The mysterious development would, we learn, be the introduction into the Sawtelle home of Edgar. As the reader discovers, much of The Story of Edgar Sawtelle is actually told from the dog’s perspective. Every development is presaged by Almondine’s premonitions of change, including the dog’s discovery of Edgar’s disability, his inability to speak. Noting the dog’s intuitive connection to her owners/family, the author writes:



“Somehow, Almondine concluded that they were worried about the baby, that something wasn’t right. And yet, she could see that the baby was fine: he squirmed, he breathed, he slept.”



So, we know form early-on that Almondine will play a major role in Edgar’s growth from baby to infant to child to budding teenager. Almondine is more than just Edgar’s companion, and a crucial means of communication for this mute boy. She becomes during the course of the story a symbiotic part of Edgar’s soul. Almondine, of course, dies, hit by a gravel truck, but the dog’s relationship to Edgar remains a constant theme in Wroblewski’s story, the visceral connection between dog and boy. In perhaps the novel’s most poignant passage, the narrator, in the last of the chapters titled “Almondine” (there are three spread-out through the novel), emphasizes once again the depth of this relationship. Having cryptically described Almondine’s death, Wroblewski now ends this chapter with the following:



“She stood broadside in the gravel and turned her head and asked her question. Asked if it had seen her boy. Her essence. Her soul. But if the traveler understood, it showed no sign.”



[Note: Wroblewski confirms that Almondine died when hit by a gravel truck in an interview with Oprah Winfrey: http://www.oprah.com/oprahsbookclub/What-Happens-to-Almondine-Edgar-Sawtell-Video]

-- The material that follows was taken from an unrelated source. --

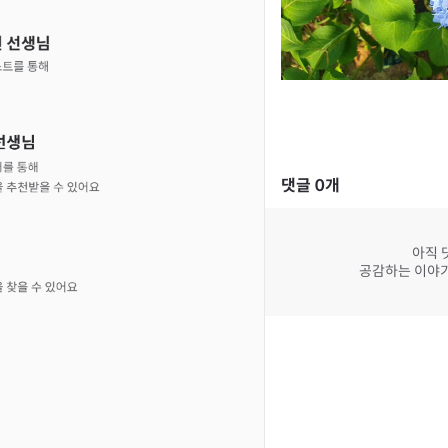
댓글
0
개
아직 
공감하는 이야기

Still later, as the story progresses, Almondine having died, the perspective reverts back to that of Edgar, and the emotional connection between boy and dog is again, and again, revealed, as when Edgar contemplates the emotional vacuum that exists in his heart—a vacuum that cannot be filled by the other dogs in his life:



“And most ferociously, he missed Almondine. Her image appeared accompanied by a spasm of pure wretchedness. The dogs with him were fine dogs, astonishing dogs, but they weren’t Almondine, who bore his soul.”

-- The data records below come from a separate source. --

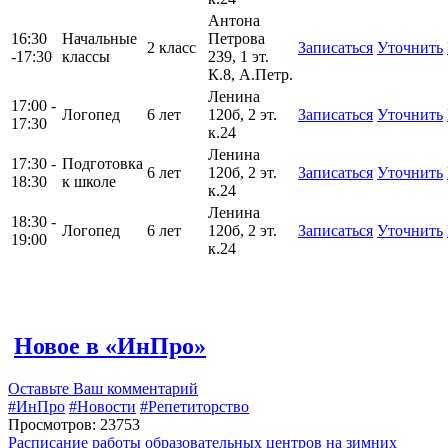
Антона
16:30
Начальные
Петрова
2 класс
Записаться
Уточнить
-17:30
классы
239, 1 эт.
К.8, А.Петр.
Ленина
17:00 -
Логопед
6 лет
120б, 2 эт.
Записаться
Уточнить
17:30
к.24
Ленина
17:30 -
Подготовка
6 лет
120б, 2 эт.
Записаться
Уточнить
18:30
к школе
к.24
Ленина
18:30 -
Логопед
6 лет
120б, 2 эт.
Записаться
Уточнить
19:00
к.24
Новое в «ИнПро»
Оставьте Ваш комментарий
#ИнПро
#Новости
#Репетиторство
Просмотров: 23753
Расписание работы образовательных центров на зимних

And, once more for emphasis, in the chapter titled “Return”:



“Now Almondine occupied his thoughts. He hadn’t seen her for two months or more and suddenly it felt like he’d been severed from some fundament of his being. . .Others dreamed of finding a person in the world whose soul was made in their mirror image, but she and Edgar had been conceived nearly together, grown up together, and however strange it might be, she was his other.”



There is plenty of story left in Wroblewski’s novel when Almondine dies, but the dog remains an important presence in the story that continues past her death. The boy and the dog are one, and her physical absence cannot eliminate her spiritual presence. Near the novel’s conclusion—a tragic denouement reminiscent, as is the novel’s main plot, of the Shakespearean tragedy that inspired it—Edgar is also dead, burned to death in the barn fire.


Almondine is “forced to develop” while Edgar is gone because an integral part of her soul is departed. Many readers of The Story of Edgar Sawtelle concluded that the dog died essentially of a broken heart after Edgar left home. Certainly, the narrative suggests such a cause of death for Almondine. As noted, however, Wroblewski himself has stated that Almondine died after being hit by the truck. It is noteworthy, however, that, consistent with the nature of dogs when confronted by the departure of the one person in a family with whom the dog had a special connection, Almondine does grow close to Claude, Gar having disappeared from the dog’s life. Wroblewski’s story, however, is deliberately vague. What we can conclude is that the separation of boy and dog left a gaping wound in the souls of both, and their eventual reunion in the afterlife is a very minor salve to that wound.